4. Differences, similarities and differences in structure and properties of natural fibers, recycled fibers and synthetic fibers

Natural fibers: Natural fibers are derived from plants, animals, and minerals. The main component of plant fiber is cellulose, and contains a small amount of lignin, hemicellulose and so on. The main component of animal fiber is protein, but the chemical composition of protein is very different.

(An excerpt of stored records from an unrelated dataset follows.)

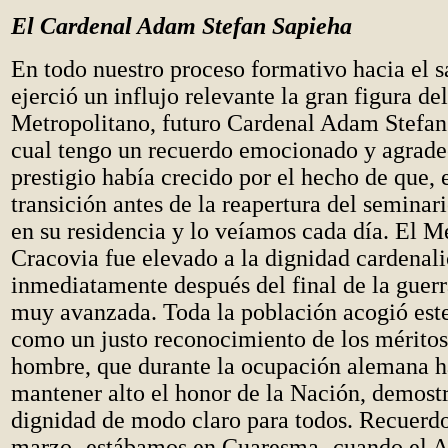
El Cardenal Adam Stefan Sapieha
En todo nuestro proceso formativo hacia el 
ejerció un influjo relevante la gran figura de
Metropolitano, futuro Cardenal Adam Stefan 
cual tengo un recuerdo emocionado y agrade
prestigio había crecido por el hecho de que, 
transición antes de la reapertura del semina
en su residencia y lo veíamos cada día. El M
Cracovia fue elevado a la dignidad cardenali
inmediatamente después del final de la guerr
muy avanzada. Toda la población acogió es
como un justo reconocimiento de los méritos
hombre, que durante la ocupación alemana h
mantener alto el honor de la Nación, demost
dignidad de modo claro para todos. Recuerdo
marzo -estábamos en Cuaresma- cuando el A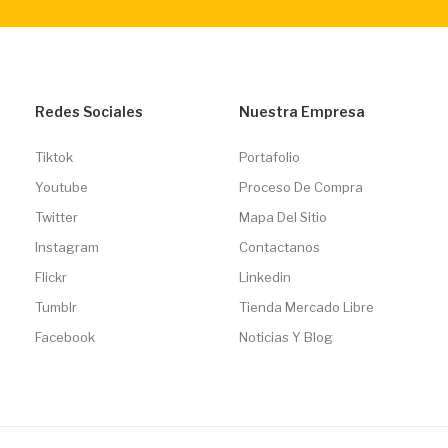
Redes Sociales
Nuestra Empresa
Tiktok
Portafolio
Youtube
Proceso De Compra
Twitter
Mapa Del Sitio
Instagram
Contactanos
Flickr
Linkedin
Tumblr
Tienda Mercado Libre
Facebook
Noticias Y Blog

Mineral fiber SiO2+, Al2O3, Fe2O3, MgO.

Recycled fiber: natural high polymer as raw materials made of slurry, its chemical composition is basically unchanged and high purity after purification of fiber

Synthetic fiber: oil, coal, natural gas and some agricultural and sideline products as raw materials made of monomer, chemical synthesis into polymers, spun fibers

5. How to distinguish in naming

Natural fibers: Named directly according to the source of the fiber.

Silk fiber: According to "plant name + silk" composition.

Recycled fiber: "raw material name + pulp + fiber "+ or +" raw material name + adhesive ".

Synthetic fiber: based on chemical composition, and form a scientific name and abbreviation code, supplemented by a commercial name, form a trade name or common name.

6. Identification of fibers

① Identification methods include hand feel, visual method, combustion method, microscope method, dissolution method, drug coloring method and infrared spectroscopy. In the actual identification, often need to use a variety of methods, comprehensive analysis and research after the result.

② The general identification steps are as follows:

A. First use combustion method to identify natural fibers and chemical fibers.

B. If it is a natural fiber, use a microscope to identify all types of plant fiber and animal fiber. If it is a chemical fiber, it is distinguished one by one by combining the differences in melting point, specific gravity, refractive index, and solubility of the fiber. 

C. In the identification of mixed fibers and blended yarn, it is generally possible to confirm that several fibers are contained in the microscope, and then identify one by one with the appropriate method.

For dyed or finished fibers, it is generally necessary to carry out dyeing stripping or other appropriate pretreatment to ensure reliable identification results.